To create Business rules, follow these steps:

  1. In your Freshservice account, navigate:

  • Global Settings: Admin > Global Settings > Service Management > Service Desk Settings > Business Rules for Forms > Create New Rule.

  • Client-level: Admin > Workspace Settings > {Client Name} > Service Management > Service Desk Settings > Business Rules for Forms > Create New Rule.

  1. Select one of the options for which you need to create a rule. 

  2. Enter the name and description of the business rule

  3. Choose whether the rule applies to Requesters, Agents or Both using the Applies to the dropdown

  4. Specify whether the rules need to execute on the new form, edit form or both using Execute on the dropdown

  5. Add the conditions based on 

    1. Ticket form fields: Dynamic values on the form that trigger rules as the user fills the form

    2. Logged in user fields: Attributes of the user submitting the form such as Department, Location, Role, Group etc

    3. Current ticket fields: Static values of the record that is being modified.

  6. Based on the condition you choose you can perform the following actions using the Perform an action option 

    1. Show and Hide field

    2. Mandate and Non-mandate fields

    3. Enable and Disable fields

    4. Prevent form submission with a custom validation message

    5. Set and Remove Dropdown Options

  7. Alternatively, you can also Validate the form on submission with a custom error message if the conditions specified above are met and click Save

Manage Advanced Settings

In the advanced settings section, you can check the following boxes:

  1. Auto-Reverse If False: This will reverse the action if the conditions specified aren’t met.

For eg. If you choose to mandate a particular field when the status is changed to Resolved, the Auto-Reverse if False checkbox will non-mandate the same field if the status is NOT Resolved.

Note: We recommend you to select this checkbox by default for all business rules to avoid creating another rule.

  1. Enforce System-Wide: The following business rule will be applicable to all forms and when a ticket is updated through bulk action, list view edits, scenario automation and API requests.

  • You can enable/disable the toggle for a particular business rule from the list view

  • You can choose to edit/ delete/ clone a business rule from the list view

Additional information

  • The current ticket condition is applicable only on Edit Form and also allows you to create conditions based on Ticket Type and also the Requested Item/s of the underlying ticket

  • The Enforce system-wide option is not applicable to show/hide fields

  • You can test out error messages to see how it appear within the system before saving the Validate form on submission option

  • When there are multiple business rules acting on a particular field, the rule that executes last will take precedence. You can click on Reorder to change the order of execution

  • Business rules geared towards requesters work best if fields are configured to be both visible and editable in form fields

Use cases

You can use the business rules for the following scenarios.


Usecase- 1
Let's take a scenario where you want to display the relevant categories based on a user's Location/Department/Group. 


Usecase- 2


A scenario where you want to restrict the dropdown choices in the status field when a ticket is awaiting approval.



Usecase- 3

Let's take a scenario where when the ticket status is updated to pending mandate additional field.
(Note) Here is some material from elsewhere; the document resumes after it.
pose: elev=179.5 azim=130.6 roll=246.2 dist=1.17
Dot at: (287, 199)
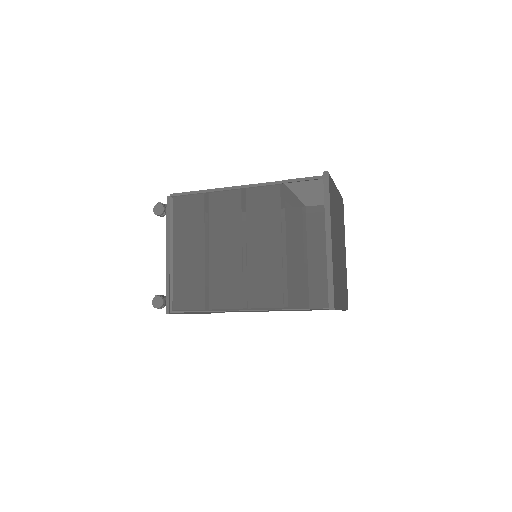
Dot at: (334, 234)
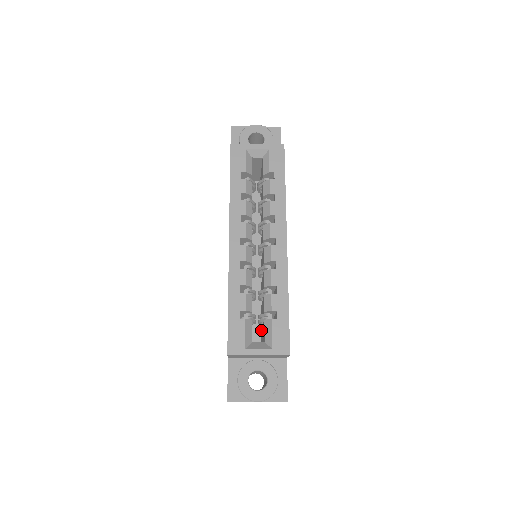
In this case, the agent can't bypass and set the status to pending without filling in the additional details field.


#Usecase- 4

Let’s take a scenario where you want to prevent a ticket from being marked as closed if it’s awaiting approval.

In this case, you are using a custom status to indicate if a ticket is pending approval. If the agent tries to close or resolve a ticket that’s awaiting approval, the system will throw an error with the custom message configured by the user.

 Tip: Use the sandbox account to test out your business rules.